It’s a little known fact of the small business world: people buy from people, not from websites. Interesting concept, right? You could have the nicest website in the world with the most interesting design, content and feel. It could have valuable information, a great call to action, and an updated blog. All of those things matter tremendously, but people won’t buy from your website. They’ll buy from you.
So what does that mean, exactly? How do people buy from you if they have to physically go to a website to check everything out and to actually purchase an item? It means that you need to develop and maintain your brand’s personality, and one of the biggest and fastest ways to do that is to take to social media. Barack Obama can use Twitter, and you can too.
Social Media Can Help If You Put the Work In
No one likes extra work on their plate, but no one likes their business failing, either. Although social media requires a non-trivial amount of extra work, it’s worth it when you get right down to it. One of the most important ways to put work into social media is by building your audience. This doesn’t just mean building your numbers, although that’s important, too. It’s all about building an audience that actually has an interest in your product or service. While just gathering followers in the first place often results in in some activity among the people who like, follow, or read your social media pages, the higher activity rates happen when you make sure that the majority of the people who follow you are people who are legitimately interested in your company. This can take longer than just going out and finding likes, but it’s worth it in the long run.
The easiest way to do this is to figure out who your audience is and set clear marketing goals on all the social media channels you use and expect to build audiences on, such as G+, Twitter and Facebook.

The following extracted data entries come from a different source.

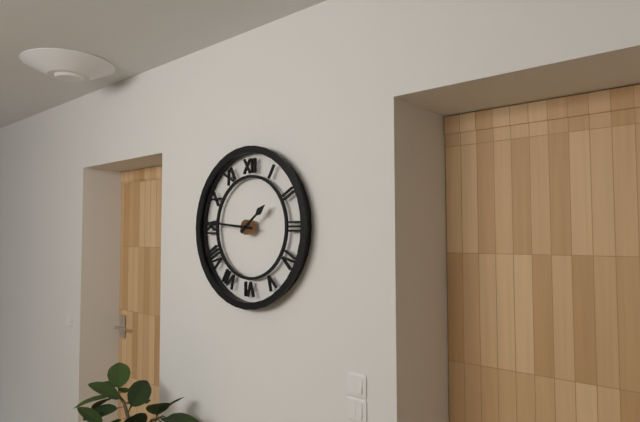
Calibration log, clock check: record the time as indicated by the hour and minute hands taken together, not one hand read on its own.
1:46
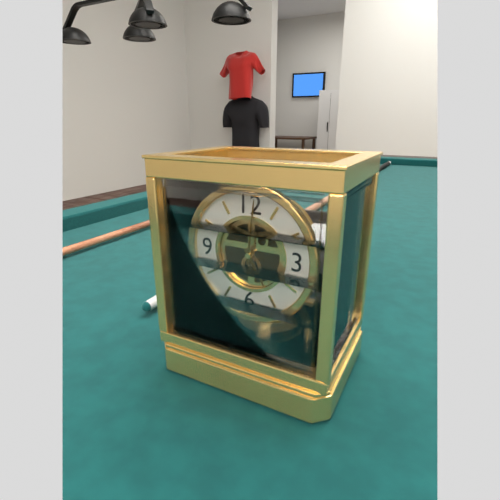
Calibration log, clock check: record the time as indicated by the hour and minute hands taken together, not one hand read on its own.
5:01
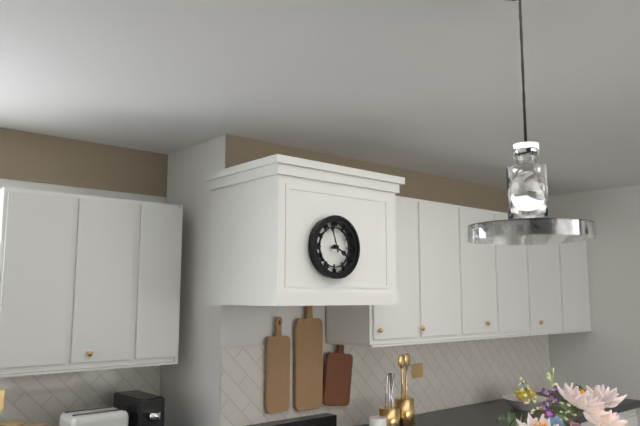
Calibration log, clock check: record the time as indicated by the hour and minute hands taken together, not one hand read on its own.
3:57
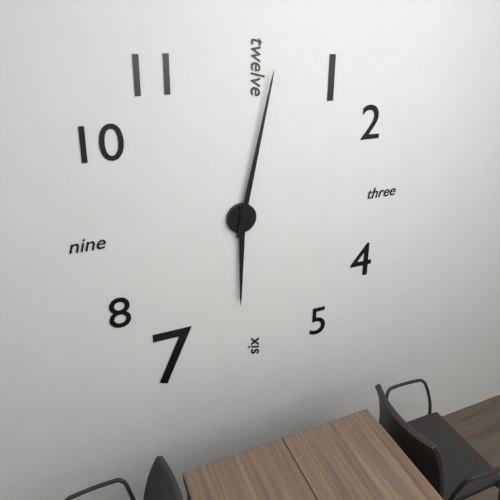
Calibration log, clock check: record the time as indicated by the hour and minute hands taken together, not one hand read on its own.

Social Media Can Connect You to New Clients and Other Helpful People
While social media is great because you can use it to sell to new clients and build a new fan base of people who like your company and talk about it, you may also wind up meeting new connections and new friends with whom you can network. Sometimes, people will simply drop you a message if they want to team up and do business with you. Sometimes this includes a partnership, and sometimes it just means inviting you to an event that’s happening locally. If you weren’t on social media in the first place, you’d never get these opportunities.
And Finally, Social Media Helps You Find Your Voice – and Your “Feel”
When you start writing for social media, one of the most important things is that you define yourself and your voice off the bat. This voice should be consistent across all of your channels so that people always know what they’re going to get, even if they are interacting with you on G+ today instead of LinkedIn. This “voice” will help you develop your company personality, which means that more people will start to relate to you. Relating is good – people who relate to a brand are 67% more likely to buy from it, studies show.
Overall, social media can do a lot of things for you by helping you build an audience, find new connections, and define what your business persona is. All of this means more money in your pocket in the long run, so social media involvement – even when it’s hard work – is worth it.